## REQUEST
Search the data for lines holding the word "меню". State how many there are, and nothing else.

## PROVIDED RECORDS
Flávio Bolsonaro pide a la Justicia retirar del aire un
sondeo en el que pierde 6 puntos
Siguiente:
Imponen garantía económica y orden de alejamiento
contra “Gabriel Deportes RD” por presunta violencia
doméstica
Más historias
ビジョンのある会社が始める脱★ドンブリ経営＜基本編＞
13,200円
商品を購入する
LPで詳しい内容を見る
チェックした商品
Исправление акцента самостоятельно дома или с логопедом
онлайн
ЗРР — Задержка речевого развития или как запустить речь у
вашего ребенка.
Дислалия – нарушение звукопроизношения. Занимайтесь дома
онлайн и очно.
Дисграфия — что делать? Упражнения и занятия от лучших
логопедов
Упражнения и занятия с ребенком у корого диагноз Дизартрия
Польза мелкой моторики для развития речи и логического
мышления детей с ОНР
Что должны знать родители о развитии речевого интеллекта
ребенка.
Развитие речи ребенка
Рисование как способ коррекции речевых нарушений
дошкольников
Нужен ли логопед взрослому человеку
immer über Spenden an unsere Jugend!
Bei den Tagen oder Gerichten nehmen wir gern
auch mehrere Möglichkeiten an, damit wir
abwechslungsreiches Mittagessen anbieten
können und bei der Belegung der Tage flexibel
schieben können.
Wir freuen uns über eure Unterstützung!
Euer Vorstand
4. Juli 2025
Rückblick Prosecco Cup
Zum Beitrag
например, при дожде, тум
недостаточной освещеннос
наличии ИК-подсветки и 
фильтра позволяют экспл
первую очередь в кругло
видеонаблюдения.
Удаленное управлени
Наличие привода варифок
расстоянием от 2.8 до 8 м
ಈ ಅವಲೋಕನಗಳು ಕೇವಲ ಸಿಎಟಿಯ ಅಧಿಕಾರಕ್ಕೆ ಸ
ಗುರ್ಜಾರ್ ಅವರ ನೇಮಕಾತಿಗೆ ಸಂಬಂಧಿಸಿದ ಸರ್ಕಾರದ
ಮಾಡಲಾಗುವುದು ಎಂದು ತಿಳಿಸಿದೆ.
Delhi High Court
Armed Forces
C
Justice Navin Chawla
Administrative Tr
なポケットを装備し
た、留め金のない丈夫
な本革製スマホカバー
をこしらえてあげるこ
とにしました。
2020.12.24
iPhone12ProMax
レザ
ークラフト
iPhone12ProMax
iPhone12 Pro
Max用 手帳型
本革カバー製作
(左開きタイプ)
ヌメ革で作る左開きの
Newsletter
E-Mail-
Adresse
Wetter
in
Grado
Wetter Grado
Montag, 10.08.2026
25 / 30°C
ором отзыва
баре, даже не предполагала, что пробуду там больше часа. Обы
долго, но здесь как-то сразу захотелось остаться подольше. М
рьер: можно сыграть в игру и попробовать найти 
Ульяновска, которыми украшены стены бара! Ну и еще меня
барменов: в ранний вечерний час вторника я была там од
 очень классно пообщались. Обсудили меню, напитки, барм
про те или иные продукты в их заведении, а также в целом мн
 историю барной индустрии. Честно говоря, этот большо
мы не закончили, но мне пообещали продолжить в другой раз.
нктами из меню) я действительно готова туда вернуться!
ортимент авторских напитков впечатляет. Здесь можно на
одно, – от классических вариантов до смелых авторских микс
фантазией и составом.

## YOUR RESPONSE
2